Sweating, snarling yaoguai. Fallen Chinese spirits. Animals who’d learned the Way to take partial human forms. Sinners from Diyu, the Chinese Hell with either eighteen or one hundred and eight layers, depending on whom you talked to.
Hackles raised, they all attacked at once.
3
Quentin did a backflip, and when he came down, there were six of him.
“Stay put!” he roared in unison, forming a chain in front of me and Guanyin. “Stay put! You’ll all get you
r turn!”
The tide of yaoguai surged against his multiple bodies. Quentin’s line held, but the demons were still close enough for it to feel like they were shouting their problems in my face.
“Shouhushen!” they screamed, half teenagers at a pop concert and half an orcish horde storming Helm’s Deep. “Shouhushen!”
Back when demons first came to Earth it had been an invasion wave, convicts plucked from Hell by the traitorous god Erlang Shen and let loose in the Bay Area to wreak havoc. Quentin and I had defeated the worst of them and foiled Erlang Shen’s schemes to the point where it would have been an exercise in cruelty to forcefully send the rest back to Diyu.
But the Jade Emperor, the ruler of Heaven, had tasked us with managing the yaoguai we’d shown mercy to, rather than dealing with them himself. I was now responsible for the well-being of the slavering demons, by virtue of being the only one who gave a rat’s ass about the consequences. If I didn’t want ogres and goblins wandering around populated areas into the nearest juice bar, I had to keep them away from civilization and hope for the best.
The best, as it turned out, was some kind of quasi-medieval system where each yaoguai theoretically kept to itself on its own plot of land in a centralized area of wilderness. About once a week, I had to visit them to hear grievances, settle disputes, and make sure they weren’t inching closer to the boundaries of humanity.
I didn’t know how we’d settled into this pattern. Maybe it was what the yaoguai gravitated toward, or maybe I’d watched too many fantasy miniseries and they’d imprinted onto my subconscious. I would have been open to alternate solutions because I really, really did not like holding court.
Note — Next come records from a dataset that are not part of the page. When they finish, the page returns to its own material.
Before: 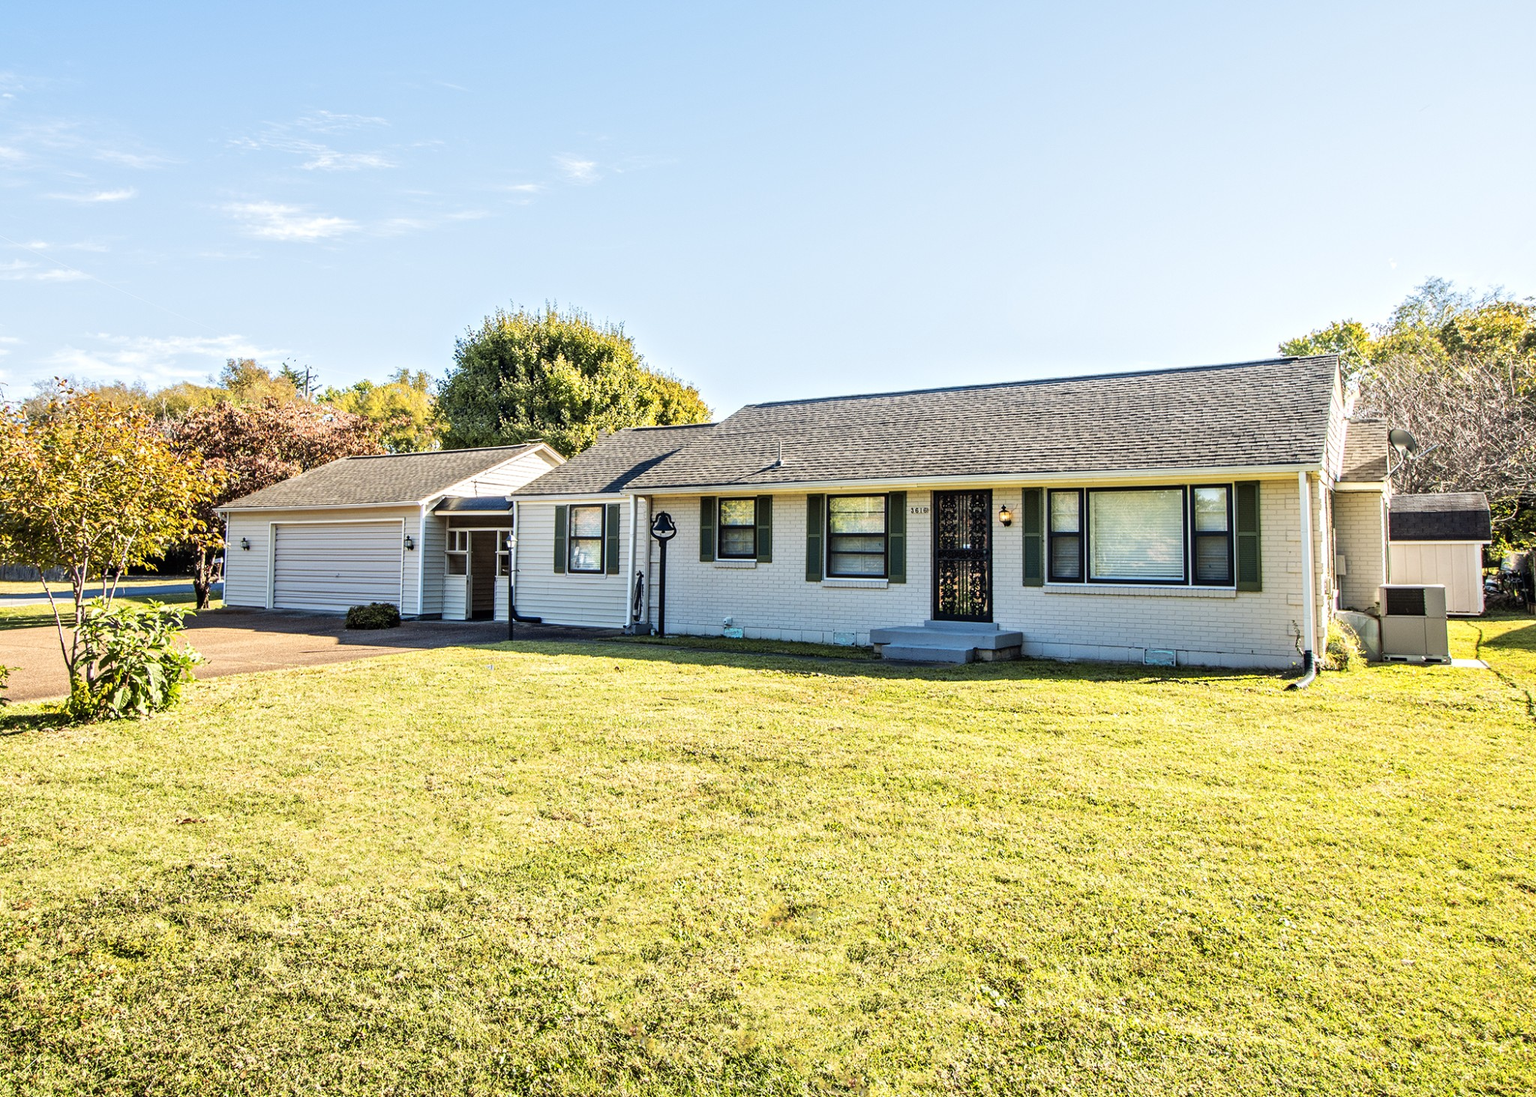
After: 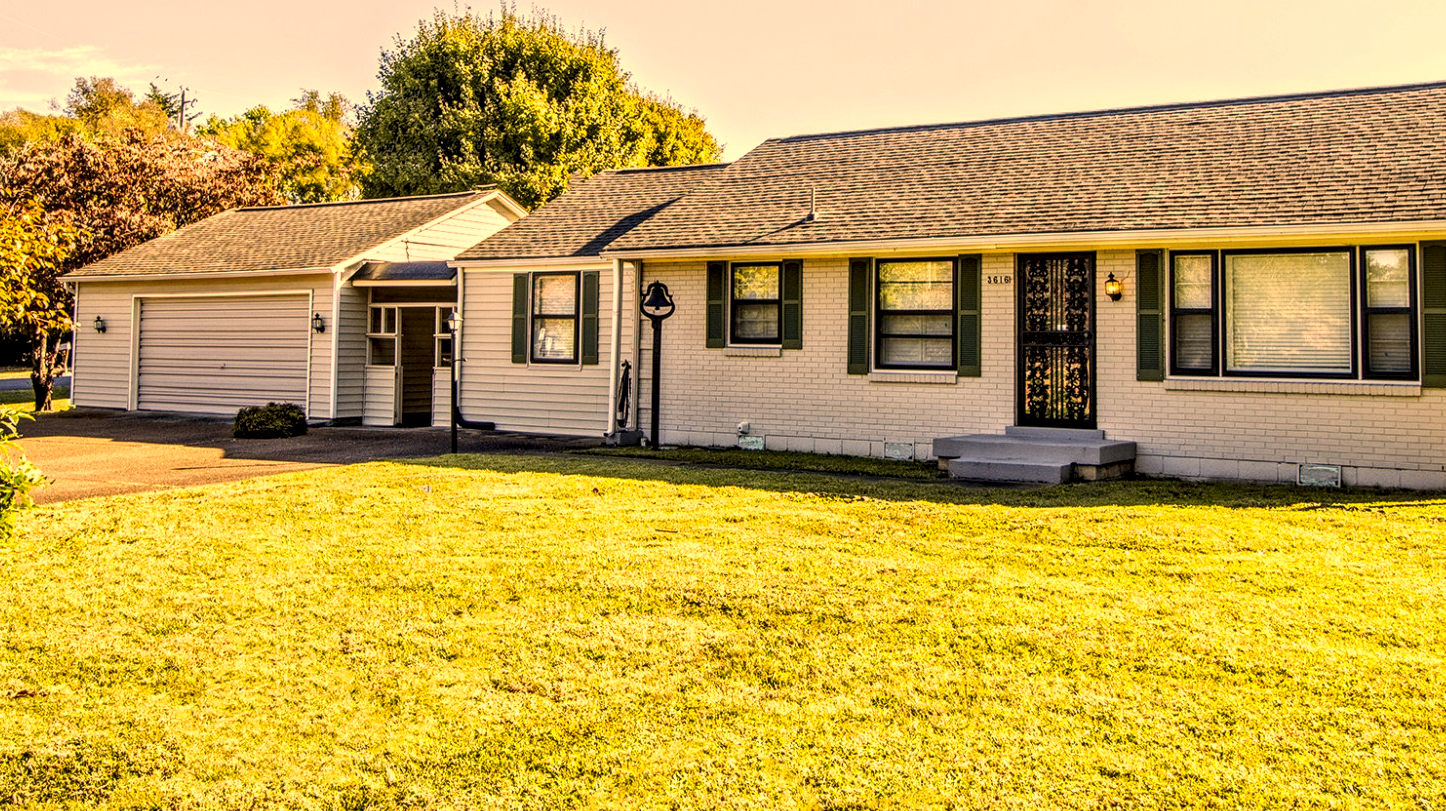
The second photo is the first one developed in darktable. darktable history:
local contrast: detail 150%
crop: left 11.094%, top 27.442%, right 18.274%, bottom 17.106%
color correction: highlights a* 18.52, highlights b* 35.3, shadows a* 1.4, shadows b* 6.13, saturation 1.01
The yaoguai were impossible to get a read on. They seemed to hate every word that came out of my mouth during these sessions, and yet each week, more and more showed up in this designated meeting place to demand my judgment on this matter or that.
“Ugh, what is this, double the number of demons since last time?” I said.
“It was double,” Guanyin said dryly. “Until I took care of most of them. What you see right now are the ones that refused to deal with me and insisted on addressing the Great Divine Guardian in person.”
The slightly irked way she spoke my official, Heaven-appointed title highlighted the other issue here. Really, it should have been Guanyin in charge of all things supernatural on Earth. She knew it, I knew it, and the Jade Emperor knew it, which made appointing me the Shouhushen his way of spiting us both.